His life and books
|Clifford Gould 1897-1918|
|Born: 1897 Westbourne Grove, London|
|Died: 1918 Western Front, France|
|Reginald Thomason Gould 1869-1947|
|Emily Laura Oldfield Clifford|
|Hugh Clifford Gould 1900-1973|
Clifford Gould was born on 27 March 1897 at Westbourne Grove in London, the son of Reginald Thomason Gould 1869-1947 and his wife nee Emily Laura Oldfield Clifford.
He was educated at Repton School and at the Royal Military Academy, Woolwich in London. He joined the Royal Horse Artillery in 1915, and later served with the 14th Brigade of the Royal Field Artillery.
He was appointed Lieutenant in July 1917 (1). He served on the Western Front in France with conspicuous gallantry, and was Mentioned in Dispatches.
In 1917 Lt. Clifford Gould was awarded the Military Cross (2).
The citation reads as follows :
"For conspicuous gallantry and devotion to duty. Whilst his battery was under heavy hostile shell fire he ran out to a burning gun-pit and immediately set to work with a few men to extinguish it. He did not leave until the fire was out, in spite of the danger from exploding ammunition, and by his promptness and gallantry averted serious damage to his battery. (3)"
Lt. Clifford Could MC was killed in action on 24 August 1918.
He was buried in St.
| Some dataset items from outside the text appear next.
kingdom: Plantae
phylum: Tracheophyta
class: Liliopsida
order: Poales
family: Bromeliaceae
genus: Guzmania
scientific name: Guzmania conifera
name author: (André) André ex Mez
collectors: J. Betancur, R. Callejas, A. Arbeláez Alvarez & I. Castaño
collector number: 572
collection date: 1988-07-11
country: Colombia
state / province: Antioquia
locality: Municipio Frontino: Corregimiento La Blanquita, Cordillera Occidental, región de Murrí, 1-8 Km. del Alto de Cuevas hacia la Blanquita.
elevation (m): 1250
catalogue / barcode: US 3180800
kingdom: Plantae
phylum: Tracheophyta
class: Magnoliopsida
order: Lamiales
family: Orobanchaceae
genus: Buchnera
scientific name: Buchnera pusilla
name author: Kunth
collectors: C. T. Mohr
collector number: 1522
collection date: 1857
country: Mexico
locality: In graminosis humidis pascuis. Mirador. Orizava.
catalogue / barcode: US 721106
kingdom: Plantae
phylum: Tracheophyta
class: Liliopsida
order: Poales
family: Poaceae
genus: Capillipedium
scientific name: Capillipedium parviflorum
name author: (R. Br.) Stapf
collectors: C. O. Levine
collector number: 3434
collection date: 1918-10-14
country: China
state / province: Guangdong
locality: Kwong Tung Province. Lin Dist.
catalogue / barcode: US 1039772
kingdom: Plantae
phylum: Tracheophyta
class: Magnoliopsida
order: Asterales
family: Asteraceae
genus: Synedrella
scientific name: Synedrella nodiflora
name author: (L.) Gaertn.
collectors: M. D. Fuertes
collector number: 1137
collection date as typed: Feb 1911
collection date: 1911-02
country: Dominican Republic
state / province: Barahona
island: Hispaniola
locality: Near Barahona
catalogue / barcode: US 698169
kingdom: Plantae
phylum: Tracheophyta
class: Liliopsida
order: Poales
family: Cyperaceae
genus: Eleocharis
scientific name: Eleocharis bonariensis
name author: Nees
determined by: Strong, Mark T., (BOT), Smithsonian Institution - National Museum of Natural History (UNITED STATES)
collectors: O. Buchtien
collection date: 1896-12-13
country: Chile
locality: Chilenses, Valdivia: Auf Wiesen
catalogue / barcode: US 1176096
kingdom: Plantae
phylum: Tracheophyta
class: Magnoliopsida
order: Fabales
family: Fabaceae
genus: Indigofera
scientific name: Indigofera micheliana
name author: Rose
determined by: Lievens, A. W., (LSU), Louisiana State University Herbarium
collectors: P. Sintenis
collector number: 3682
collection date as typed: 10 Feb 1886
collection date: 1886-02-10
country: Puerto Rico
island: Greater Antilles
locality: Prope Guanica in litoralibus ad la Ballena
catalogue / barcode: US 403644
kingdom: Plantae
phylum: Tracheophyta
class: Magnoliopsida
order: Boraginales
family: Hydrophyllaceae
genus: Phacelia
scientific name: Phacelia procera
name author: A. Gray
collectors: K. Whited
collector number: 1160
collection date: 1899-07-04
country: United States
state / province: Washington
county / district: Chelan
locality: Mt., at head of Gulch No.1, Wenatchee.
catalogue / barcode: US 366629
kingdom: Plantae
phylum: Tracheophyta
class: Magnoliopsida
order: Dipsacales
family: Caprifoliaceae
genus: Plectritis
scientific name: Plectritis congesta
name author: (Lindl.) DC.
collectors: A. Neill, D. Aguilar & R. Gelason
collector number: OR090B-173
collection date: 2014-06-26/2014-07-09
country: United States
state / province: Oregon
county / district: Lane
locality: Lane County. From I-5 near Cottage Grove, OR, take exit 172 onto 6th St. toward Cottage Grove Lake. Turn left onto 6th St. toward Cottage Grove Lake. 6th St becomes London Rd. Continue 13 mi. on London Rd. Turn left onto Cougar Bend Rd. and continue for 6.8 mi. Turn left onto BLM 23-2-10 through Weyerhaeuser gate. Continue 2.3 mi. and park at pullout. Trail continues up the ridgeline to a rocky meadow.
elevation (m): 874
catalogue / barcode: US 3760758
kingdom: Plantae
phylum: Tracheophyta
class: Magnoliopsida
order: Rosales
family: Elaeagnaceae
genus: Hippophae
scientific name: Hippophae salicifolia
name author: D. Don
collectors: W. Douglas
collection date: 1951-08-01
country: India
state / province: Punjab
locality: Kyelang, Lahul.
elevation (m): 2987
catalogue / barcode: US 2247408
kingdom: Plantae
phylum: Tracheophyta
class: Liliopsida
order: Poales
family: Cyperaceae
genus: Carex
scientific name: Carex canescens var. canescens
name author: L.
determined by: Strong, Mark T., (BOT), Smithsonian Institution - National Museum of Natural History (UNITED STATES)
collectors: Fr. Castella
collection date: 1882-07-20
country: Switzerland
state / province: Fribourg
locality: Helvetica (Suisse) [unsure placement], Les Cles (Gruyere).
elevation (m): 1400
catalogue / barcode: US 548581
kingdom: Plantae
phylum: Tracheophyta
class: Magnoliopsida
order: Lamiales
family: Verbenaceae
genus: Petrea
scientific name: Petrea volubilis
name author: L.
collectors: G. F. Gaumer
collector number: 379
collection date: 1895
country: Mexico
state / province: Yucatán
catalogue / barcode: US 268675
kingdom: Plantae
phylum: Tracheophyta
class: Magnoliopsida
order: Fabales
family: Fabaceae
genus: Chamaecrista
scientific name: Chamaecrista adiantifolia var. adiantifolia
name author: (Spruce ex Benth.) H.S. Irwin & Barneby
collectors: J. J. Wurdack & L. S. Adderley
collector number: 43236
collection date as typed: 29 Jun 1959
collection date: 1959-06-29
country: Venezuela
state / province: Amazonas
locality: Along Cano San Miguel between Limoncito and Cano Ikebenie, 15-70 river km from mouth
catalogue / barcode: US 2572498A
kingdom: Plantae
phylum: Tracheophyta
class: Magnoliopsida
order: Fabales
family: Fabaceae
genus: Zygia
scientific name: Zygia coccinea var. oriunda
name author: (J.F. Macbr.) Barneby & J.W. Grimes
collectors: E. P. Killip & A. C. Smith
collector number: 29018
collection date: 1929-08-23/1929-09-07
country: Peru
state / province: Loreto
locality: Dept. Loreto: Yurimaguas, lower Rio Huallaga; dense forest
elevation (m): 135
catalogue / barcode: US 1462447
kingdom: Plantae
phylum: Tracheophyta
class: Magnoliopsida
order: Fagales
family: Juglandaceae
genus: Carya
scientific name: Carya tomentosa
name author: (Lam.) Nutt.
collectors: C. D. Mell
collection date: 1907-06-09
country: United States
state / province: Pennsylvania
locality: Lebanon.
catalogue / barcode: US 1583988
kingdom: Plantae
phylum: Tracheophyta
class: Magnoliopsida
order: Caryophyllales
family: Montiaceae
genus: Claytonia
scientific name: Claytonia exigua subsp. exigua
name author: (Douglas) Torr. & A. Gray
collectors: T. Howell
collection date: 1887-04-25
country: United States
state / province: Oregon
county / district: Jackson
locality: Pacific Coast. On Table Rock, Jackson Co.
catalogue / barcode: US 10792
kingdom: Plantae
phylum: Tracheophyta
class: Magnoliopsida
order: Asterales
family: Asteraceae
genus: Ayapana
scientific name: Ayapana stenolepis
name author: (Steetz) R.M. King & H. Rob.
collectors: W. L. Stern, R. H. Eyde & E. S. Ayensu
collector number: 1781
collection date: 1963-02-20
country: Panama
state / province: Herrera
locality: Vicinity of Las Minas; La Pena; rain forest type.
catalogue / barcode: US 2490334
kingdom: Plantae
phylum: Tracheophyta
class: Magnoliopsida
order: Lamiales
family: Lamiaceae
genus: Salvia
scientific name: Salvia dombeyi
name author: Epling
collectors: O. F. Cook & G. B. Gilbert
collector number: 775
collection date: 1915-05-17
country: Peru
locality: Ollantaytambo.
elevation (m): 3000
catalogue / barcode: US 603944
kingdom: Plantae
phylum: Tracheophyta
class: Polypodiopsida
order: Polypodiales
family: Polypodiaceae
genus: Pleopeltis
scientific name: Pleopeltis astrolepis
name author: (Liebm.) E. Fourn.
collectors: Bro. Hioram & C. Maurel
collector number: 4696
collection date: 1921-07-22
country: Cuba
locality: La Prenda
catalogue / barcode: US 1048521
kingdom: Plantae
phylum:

Amand British Cemetery in the Pas-de-Calais, France (4).
(1) Repton School Register: Supplement to 1910 Edition edited by M. Messiter (1922) page 295.
(2) Supplement to the London Gazette Issue 30308 26 September 1917 page 9975; Supplement to the London Gazette Issue 3046 page 609 8 January 1918.
(3) Supplement to the London Gazette Issue 30466 9 January 1918 page 9975.
(4) His grave is Plot VC 9. St. Amand is a village in the southern part of the Pas-de-Calais Department in northern France. The British Cemetery has 224 burials and lies on the northern side of the village.